そうすれば、デトランシェル陥落の報せも伝わるはずだ。
『きっと大丈夫だよ。だってイオン、すーっごく頑張ったもん』
「……ああ、そうだよな。俺、頑張ったよな。柄にもなくさ」
首を横に回し、視線を空から地面へ向ける。
少し離れたところには、何人もの魔族の死体が転がっていた。
「なあ、ファム……」
『なーに?』
「アイツら……きっと、それなりに強かったよな」
『たぶん、魔族の戦士としてやっていけるくらいにはね。どうして?』
その死体を眺めながら、ふと思った疑問を口にする。
「つまり、俺を殺した奴と同じくらい。ソイツらを俺、簡単に倒せたわけじゃん?」
『そうだね。凄いと思う、よ……?』
「いや、そういうことじゃなくてさ」
別に、褒めてほしくて確認したわけじゃない。
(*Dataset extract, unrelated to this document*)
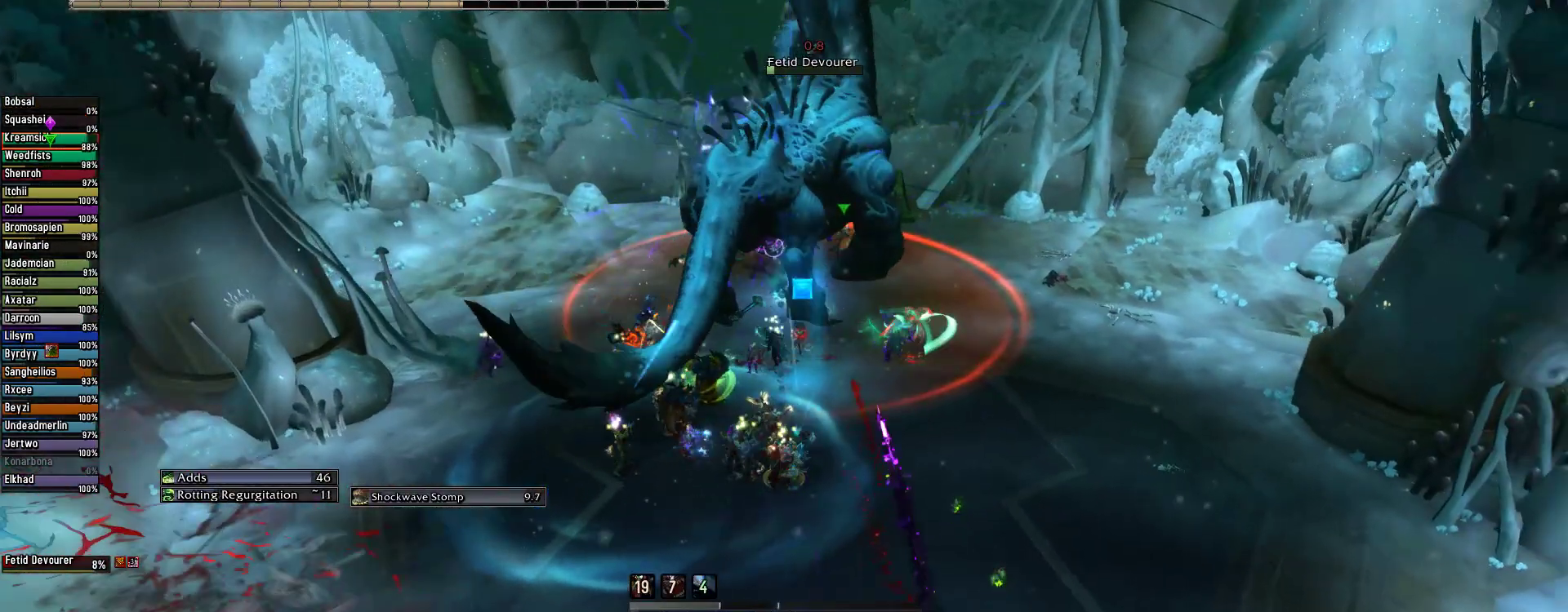
{"keys": [], "mouse": [], "events": [[67, "4", "up"], [67, "mouse_right", "up"], [156, "4", "down"], [244, "4", "up"], [356, "4", "down"], [489, "4", "up"]]}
むしろ――
「でも――俺は、魔王に傷一つ付けられなかった」
『それは……』
魔王城でのことを思い出す。
俺がファムを振るえば、普通の魔族は斬れる。
しかし、魔王には全く歯が立たなかった。
「やっぱりさ。俺が魔王を倒すなんて、無理だと思う」
『そんな……そんなこと、』
言い淀むファムを、「っていうかさ」と遮る。
そして――
「『魔王を倒さないと逝けない』って言うけどさ。それ、俺以外の誰かが倒したらどうなんの?」
そんな、最高に他力本願なことをぶちまけた。
『え!? えっと……それは……まあ、魔王が倒されれば、いいんじゃないかな……?』
さすがにファムも面食らったようだが、返ってきた答は僥倖だ。
「だよな! つまり、俺が頑張る必要ってないんじゃね!?」
まくし立てる俺の声音は、やたらと明るい色で響いた。
「そう、そうだよ。なんで俺、こんな頑張っちゃてんだ。それでいいじゃん」
思えば、ここで幽霊になったあの時――いや、ラインスを助けようとしたあの時からか。
俺は、どこかおかしかった。
あり得ない事態に振り回され、非日常に侵されて。
きっと、熱に浮かされていたのだ。
じゃなきゃ、命懸けでラインスを助けたり、魔王城に突貫したり、あの子を助けるために……。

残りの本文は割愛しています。